Des progrès restent à faire. Les collectivités et établissements publics du Lot n’ont pas tous le réflexe de communiquer le résultat de leur marché pour alimenter l’Observatoire des marchés publics du BTP créé en 2014 à l’initiative des syndicats professionnels d’architectes, d’artisans, d’entreprises du secteur associés aux chambres consulaires. Les chiffres révèlent aussi une situation contrastée. Globalement, en 2015, 72 % des 265 lots analysés et 58 % des montants ont été remportés par une entreprise lotoise : soit 9,6 millions d’euros sur 17,7 millions mis en marché. Mais la création de l’observatoire et du Club des acheteurs publics, précédée en 2013 par l’adoption d’une charte de détection et de traitement des offres anormalement basses dans les marchés publics, est un grand progrès. « Ces outils amènent l’ensemble des acteurs de l’acte de construire autour de la même table. Cela crée du lien. Cela permet d’inciter les maîtres d’ouvrage à la vertu », estime Matthieu Belcour, représentant de l’ordre des architectes dans le Lot.

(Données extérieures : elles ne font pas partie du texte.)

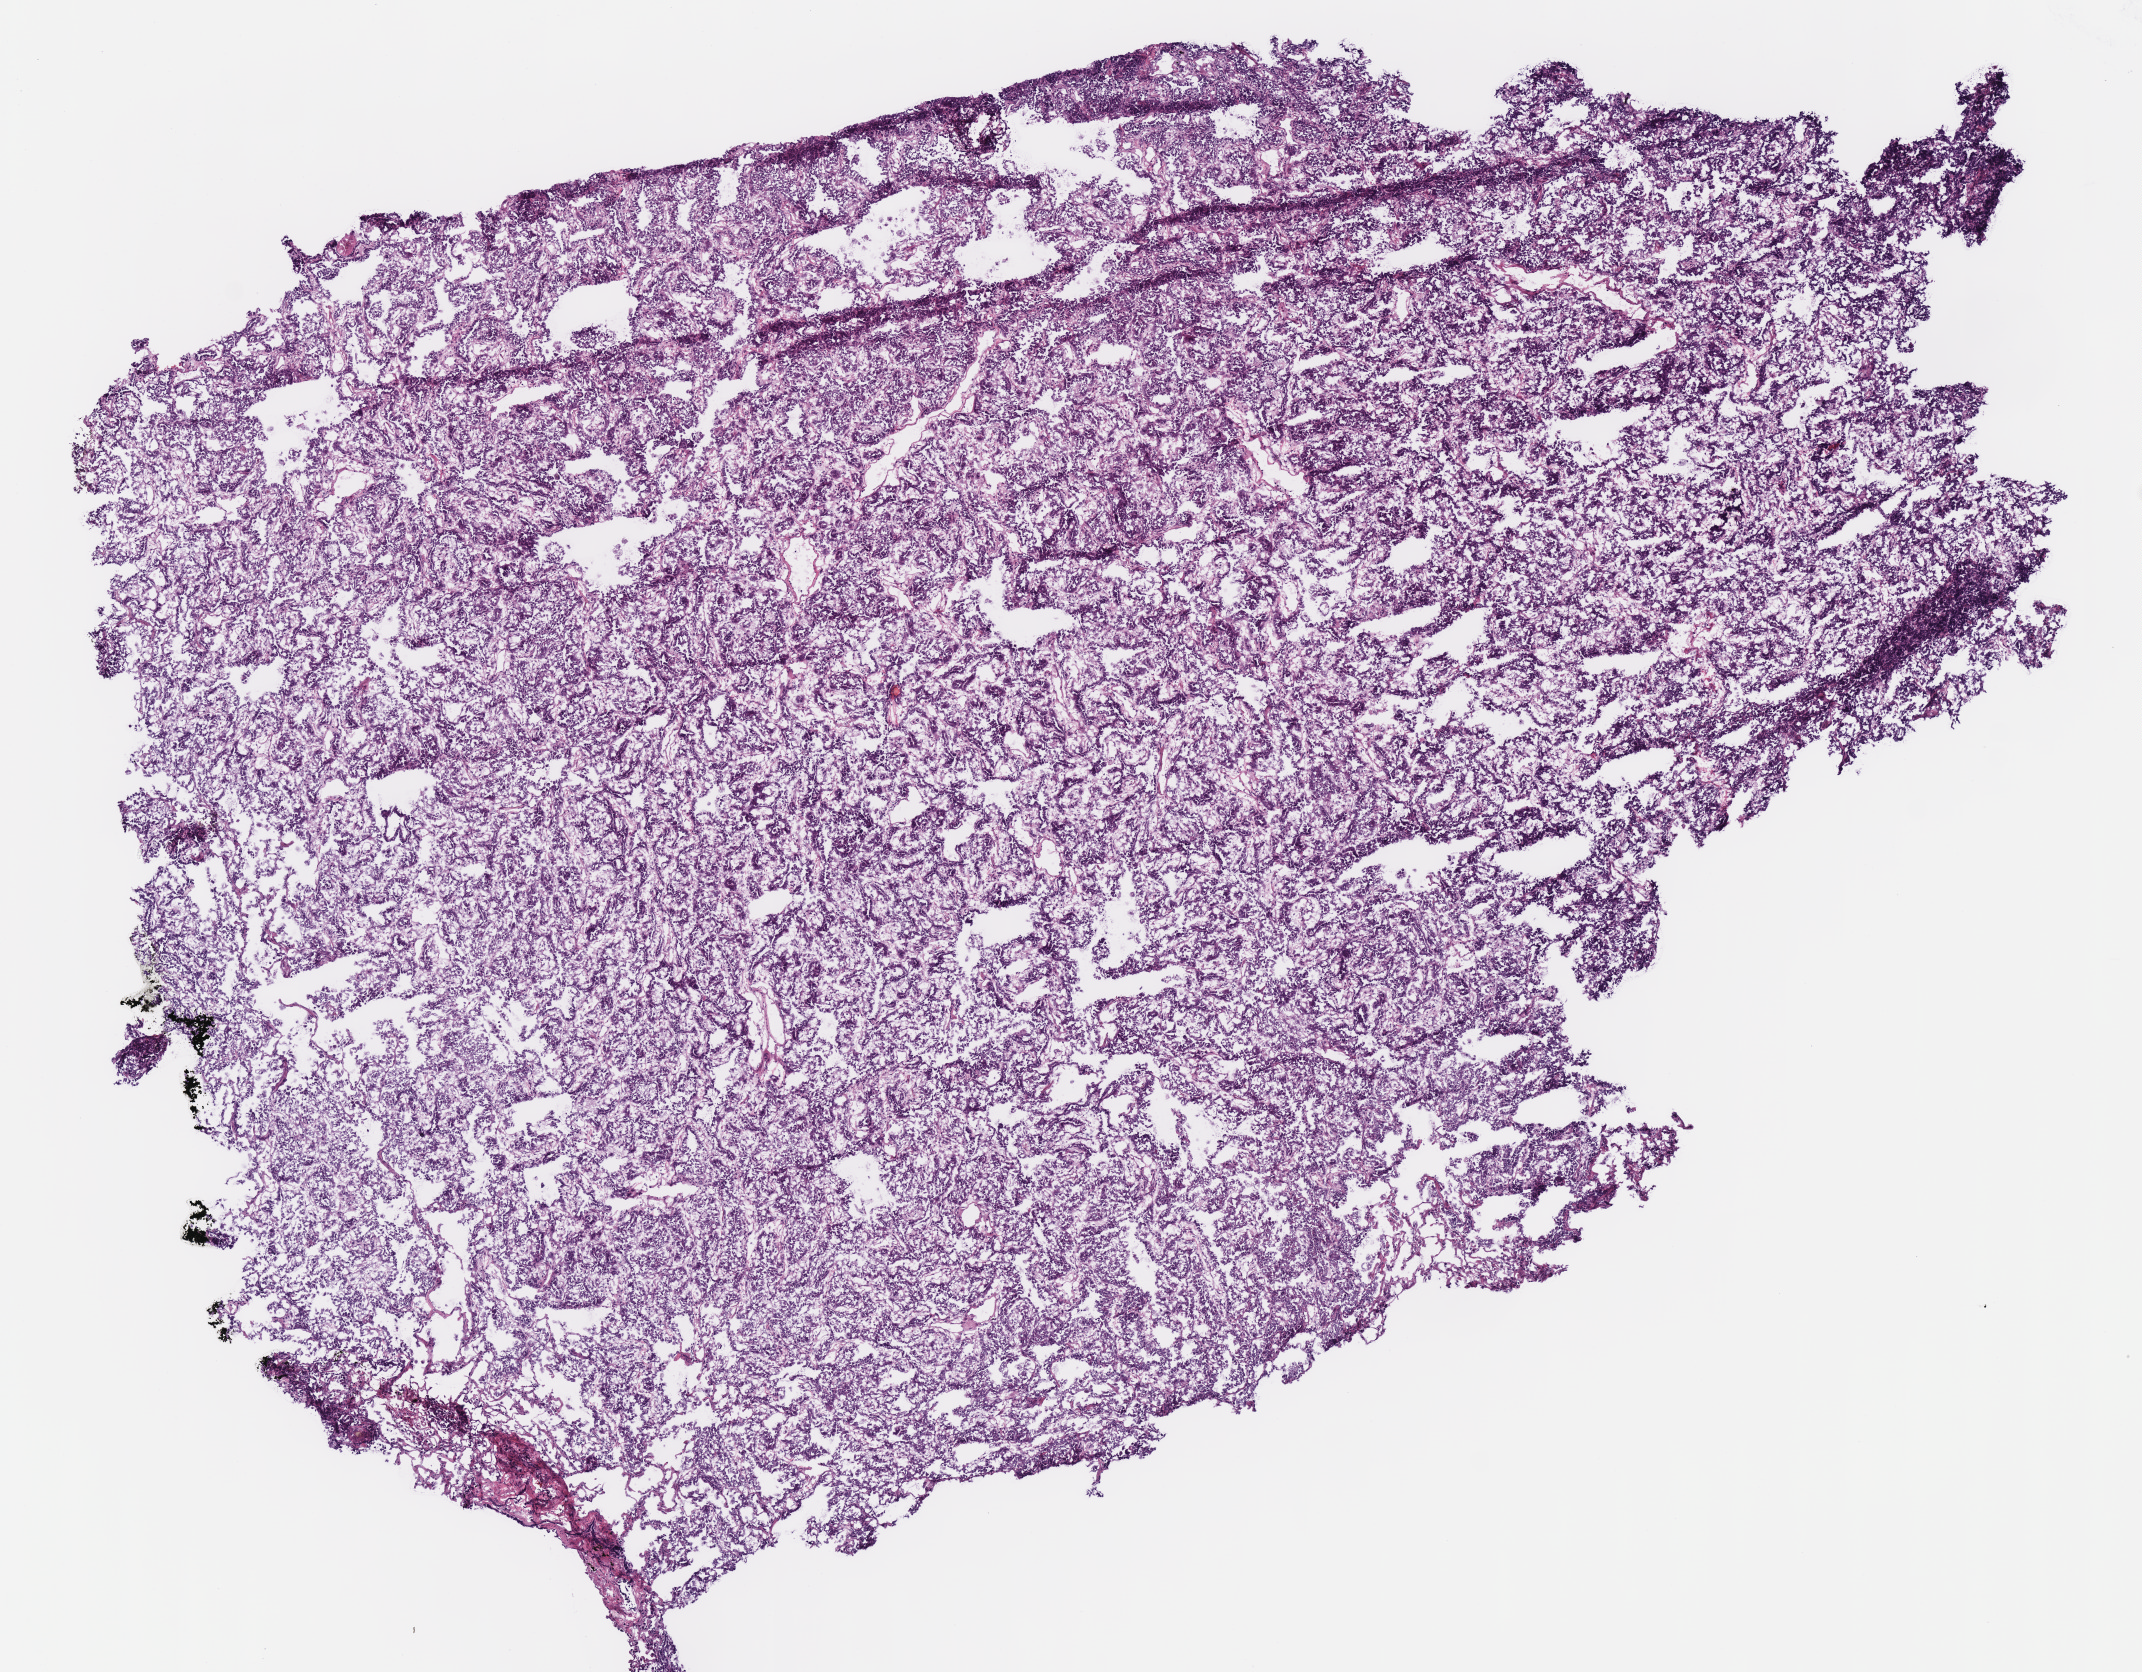
Whole-slide histology image, Hematoxylin and eosin (H&E) stained, whole scanned area (about 8.4 x 6.6 mm, acquisition: 40x scan) shown as a low-resolution overview; frozen section from the bottom of the tissue portion; lung, primary tumour sample. Patient: male, age at initial diagnosis 67 years. Pathologist review of this section (percent, as recorded): tumour cells 87%, tumour nuclei 80%, normal cells 3%, stromal cells 10%, necrosis 0%.
Pathologic diagnosis: Adenocarcinoma with mixed subtypes (upper lobe, lung). TNM: T2 N0 M0. AJCC pathologic stage: IB. Laterality: left.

Rencontres avec les TPE-PME. En parallèle, le conseil départemental du Lot poursuit la démarche de sensibilisation de ses agents et des TPE-PME pour faciliter l’accès à ses marchés. Après un guide de la commande publique organisé en quatre chapitres (seuils et procédures, développement durable, négociation, méthodes d’analyse), il vient d’en sortir un nouveau sur l’insertion de clauses sociales dans ses marchés publics. A ce jour, cinq opérations sont concernées par ces clauses pour un volume de 4 000 heures minimum.
Il réfléchit aussi à l’organisation de nouvelles rencontres sur le terrain avec les TPE-PME pour présenter son programme d’investissement et expliquer comment répondre à une consultation : « Nous mettons l’accent sur le mémoire technique, pièce essentielle du dossier de consultation, et présentons nos mesures de simplification existantes : formalisme plus ou moins allégé selon les procédures, négociation facilitée en matière de travaux permettant de rattraper des offres irrégulières, signature obligatoire du seul acte d’engagement… », détaille Laurence Serny, chef du service Commande publique et Conseil juridique au CD46.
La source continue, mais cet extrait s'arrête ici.